The epidemic may also prevent China increasing purchases of US goods and commodities by $200bn over the next two years, compared to 2017 levels, as agreed in its recent “phase one” trade deal with the US.
While the Sars epidemic of 2003 had a higher fatality rate, killing about 10 per cent of those affected compared to two per cent so far for the coronavirus, the latter is far more infectious and has — unlike Sars — forced the shutdown of the largest cities in all of China’s 33 provinces.
Many companies, especially those with large workforces, will not reopen tomorrow for fear of new outbreaks emerging.

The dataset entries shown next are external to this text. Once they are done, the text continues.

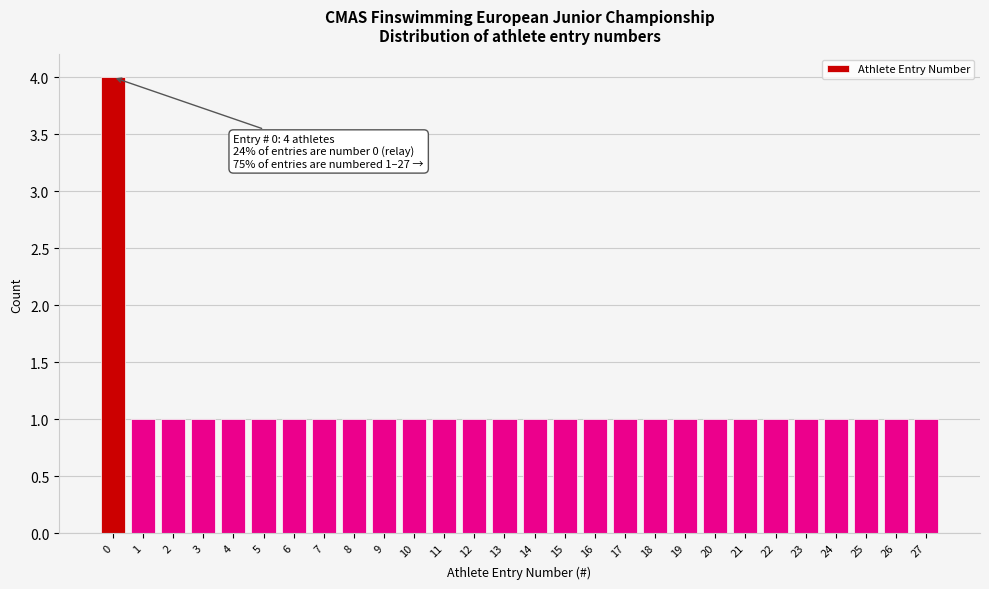

Reading left to right, list all the values displayed in this chart.

4	1	1	1	1	1	1	1	1	1	1	1	1	1	1	1	1	1	1	1	1	1	1	1	1	1	1	1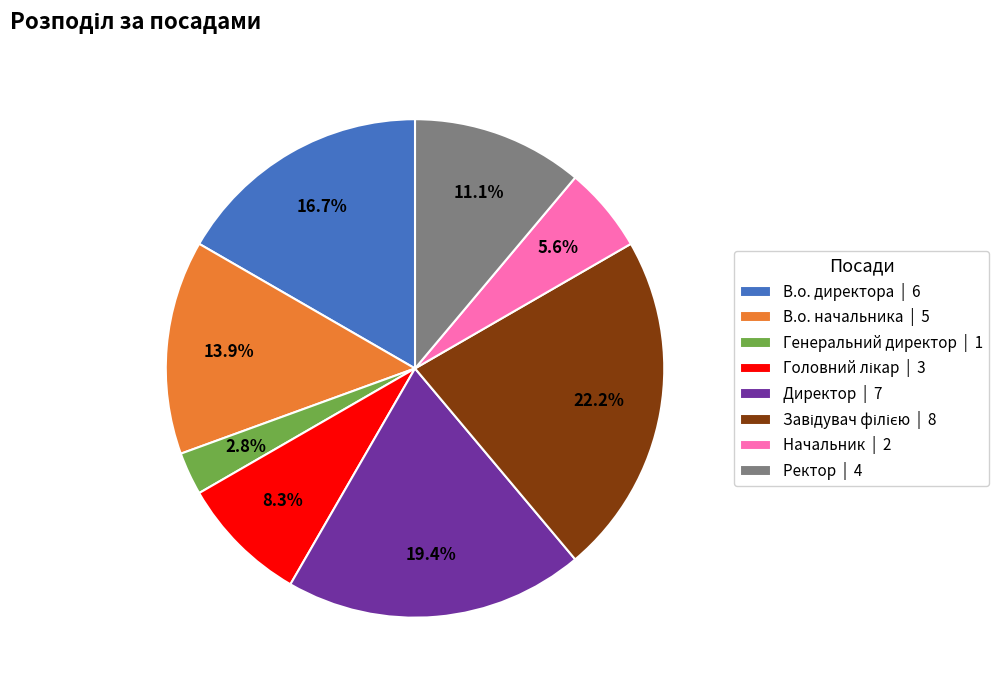

Between Директор and Генеральний директор, which is larger?

Директор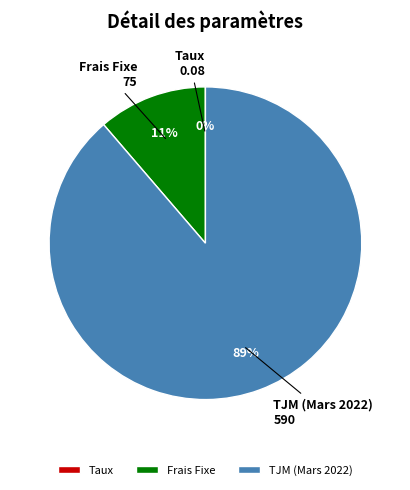

True or false: Frais Fixe accounts for 11% of the total.

True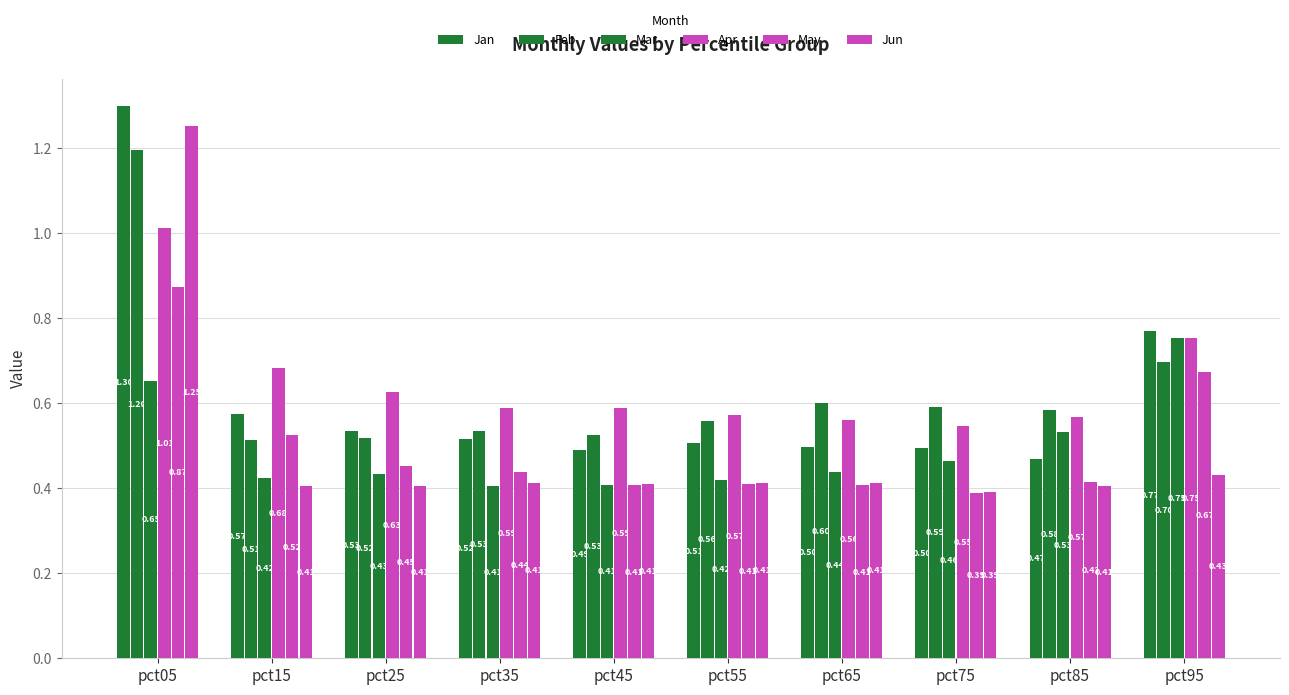

How many data points does each series have?

10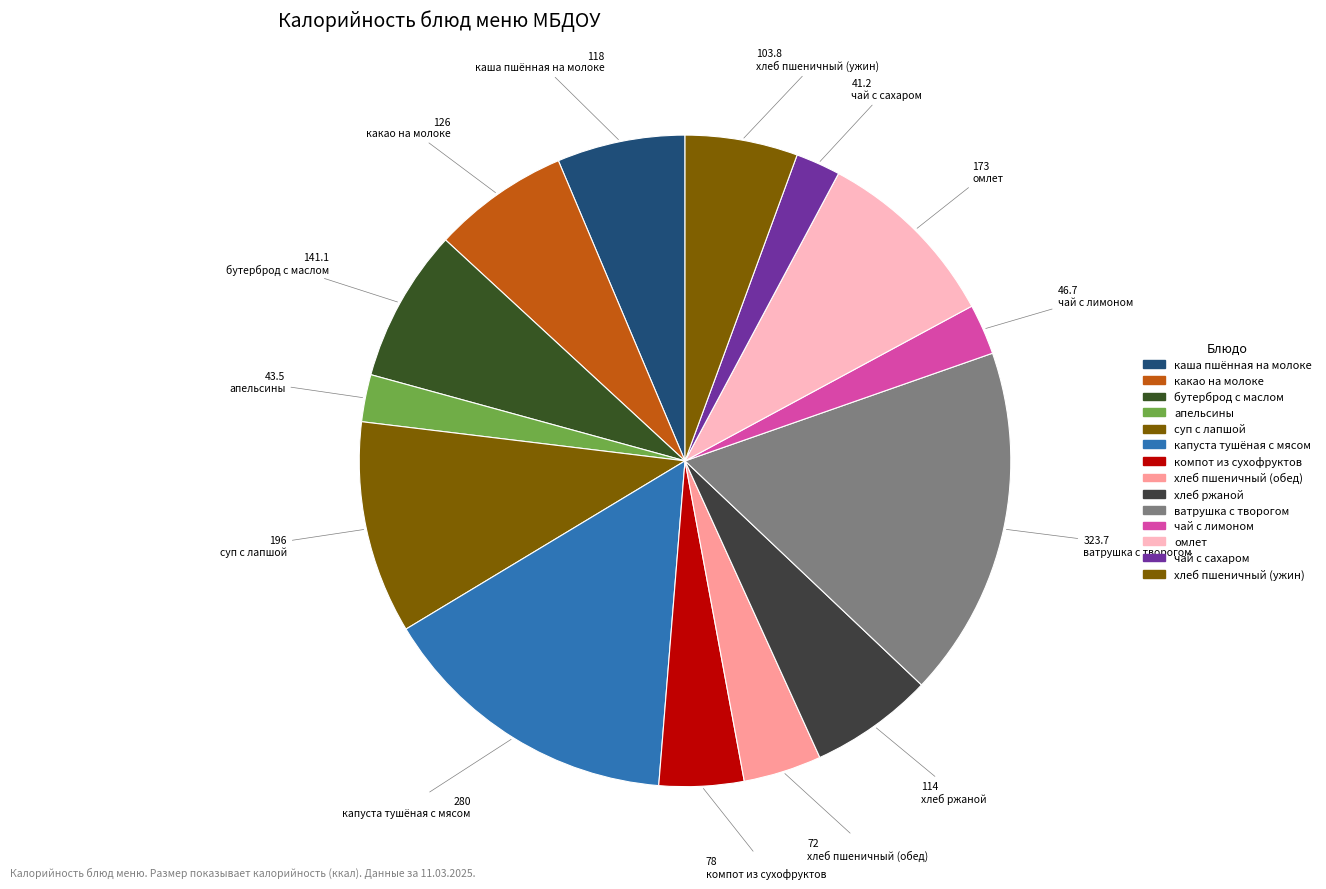

Is there a majority slice in this chart?

No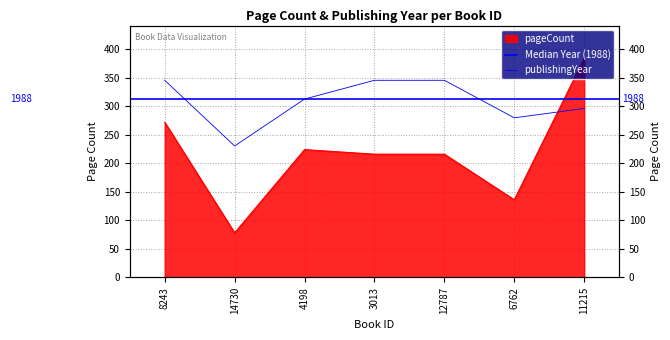

After their last crossing, which series has the higher values: pageCount or publishingYear?

pageCount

Ian Lipkin, an epidemiologist at Columbia University and one of the world’s leading “virus hunters”, told reporters on Sunday that trying to balance public health priorities against the need to end economic hardship was always difficult during epidemics.
“If there’s a bump [in infections] when there are people coming back to work then we’ll know we’re in trouble again and will have to back off,” said Prof Lipkin, who was recently in Beijing and Guangzhou for consultations with Chinese government officials on the coronavirus. He also advised them during the Sars outbreak.
According to one worker at a tyre factory in Mudanjiang, Heilongjiang, his company had recently resumed operations but was forced to close after two employees were diagnosed with the coronavirus.
Schools will also not be reopening on Monday. Nearly all provinces have delayed resuming classes at primary and secondary schools until February 16 at the earliest. Some major regions — such as the coastal economic powerhouses of Shanghai, Zhejiang, Jiangsu, and Guangdong — have ordered schools to close for the rest of the month.
Many restaurants will also remain closed. Yang Linhua, owner of a Beijing crayfish restaurant, said he was prepared to stay closed until March. “No one dares to dine out,” he said.